LA SOUVERAINETE EUROPEENNE SELON MACRON
Conscient de la crise existentielle qui traverse l’Europe, le président Macron avance l’idée d’une « souveraineté européenne », une notion juridiquement incongrue, mais politiquement significative, en ce sens où elle met en cause l’État-nation comme échelon pertinent de l’action politique dans un monde globalisé.
La vague d’euroscepticisme qui traverse les scènes politiques nationales se nourrit du sentiment d’impuissance/inutilité de l’Union européenne. Le doute sur la « volonté de construire ensemble » et le réflexe du repli sur soi se sont profondément ancrés. Entre le retrait britannique ou Brexit, la montée des forces populistes anti-européennes et la tentation nationaliste ou sécessionniste de certains, l’Histoire semble contester la raison d’être de la construction européenne.
Pis, l’intégration, la fédéralisation et la supranationalité ont été rayées de l’agenda politique des leaders et peuples européens. La frontière, la nation et la souveraineté, tels sont les éléments constitutifs du triptyque européen. Un juste retour au vieux paradigme apparemment en crise : l’État-nation souverain.
La question qui se pose est de savoir si les États sont à même d’assumer leur rôle historique de conduire les nations sur le chemin qu’elles souhaitent emprunter en leur assurant leur liberté extérieure. L’incapacité de l’État à juguler les maux les plus graves affectant la société entame la confiance des citoyens à son endroit. Le malaise existentiel contemporain est nourri par le sentiment d’impuissance de la puissance étatique et par l’impression d’assister à la fin de l’ère de l’État national souverain et protecteur.
La stratégie européenne du président Macron est fondée sur l’idée de « souveraineté européenne : la souveraineté véritable doit se construire dans et par l’Europe et consister précisément à conjuguer nos forces pour bâtir ensemble une puissance européenne. Il ne s’agit nullement de reconnaître la qualité de souverain – et donc d’État – à l’Union européenne (un statut qui remettrait en cause la souveraineté des États membres eux-mêmes), mais de mieux combiner les souverainetés/puissances nationales pour assurer une indépendance et une protection communes.

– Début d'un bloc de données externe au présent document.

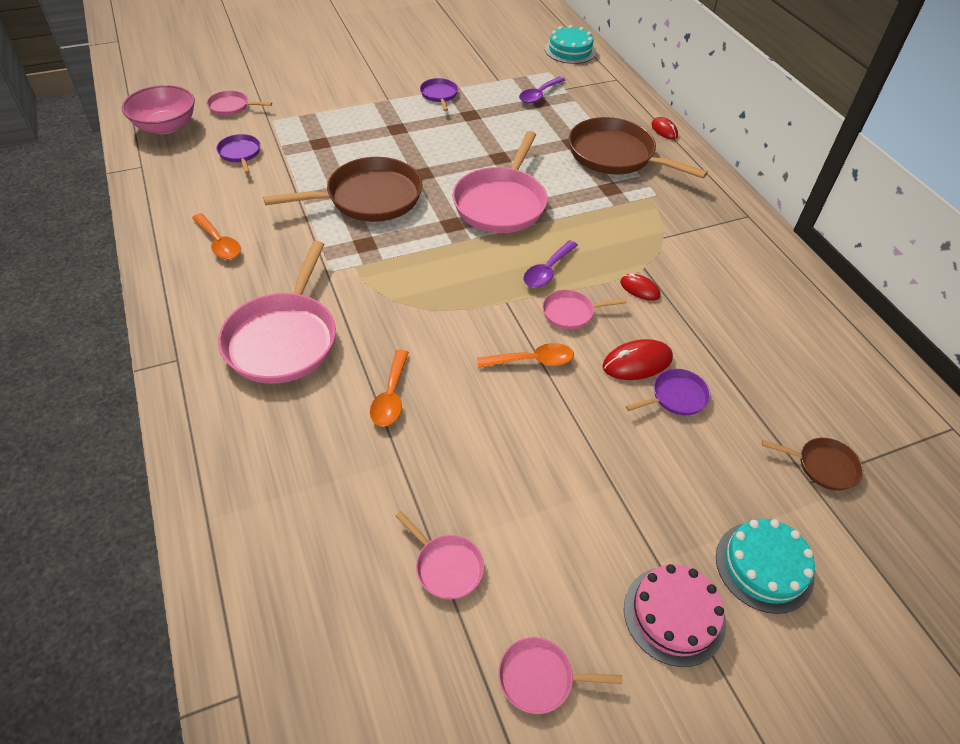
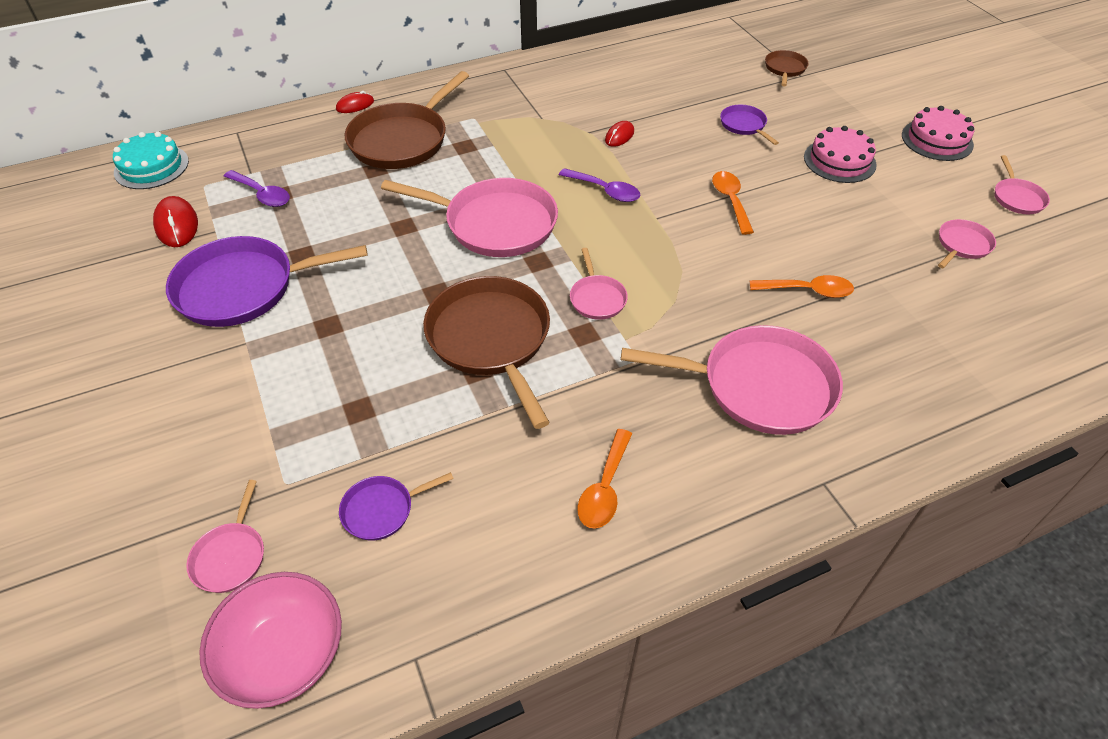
camera: 90 degrees left, 0 degrees up
(219, 243) = (604, 488): orange spoon -> orange spoon turned 150 degrees clockwise
(439, 95) = (243, 288): purple pan -> purple pan, size x2.09
(571, 312) = (661, 177): pink pan -> pink pan (597, 298)
(612, 478) = (839, 161): none -> pink cake
(637, 363) = (713, 142): red mouse -> red mouse (177, 225)
(764, 566) = (879, 101): turquoise cake -> none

La question se pose de confier les missions régaliennes traditionnellement reconnues aux États-nations à une « Europe puissance. » Pour Macron, « l’Europe seule peut nous donner une capacité d’action dans le monde, face aux grands défis contemporains. L’Europe seule peut, en un mot, assurer une souveraineté réelle, c’est-à-dire notre capacité à exister dans le monde actuel pour y défendre nos valeurs et nos intérêts », l’idée est claire : affirmer la puissance de l’Europe pour renforcer la puissance de l’État et mieux protéger ainsi les nations.
L’appartenance à l’Union européenne ne commande pas la fin de l’État-nation ou l’entrée dans l’ère de « l’État post-souverain. » Repenser l’Union, c’est repenser les États de/dans l’Union. La quête de sens politique de l’intégration européenne concerne d’abord les États, dont les fondements – postulat de souveraineté et « contrat social » – sont mis à l’épreuve. D’ailleurs la « mondialisation » englobe-t-elle non seulement le sens profond de l’unification de l’Europe, mais aussi le rôle des États-nations et leurs rapports avec l’Union européenne.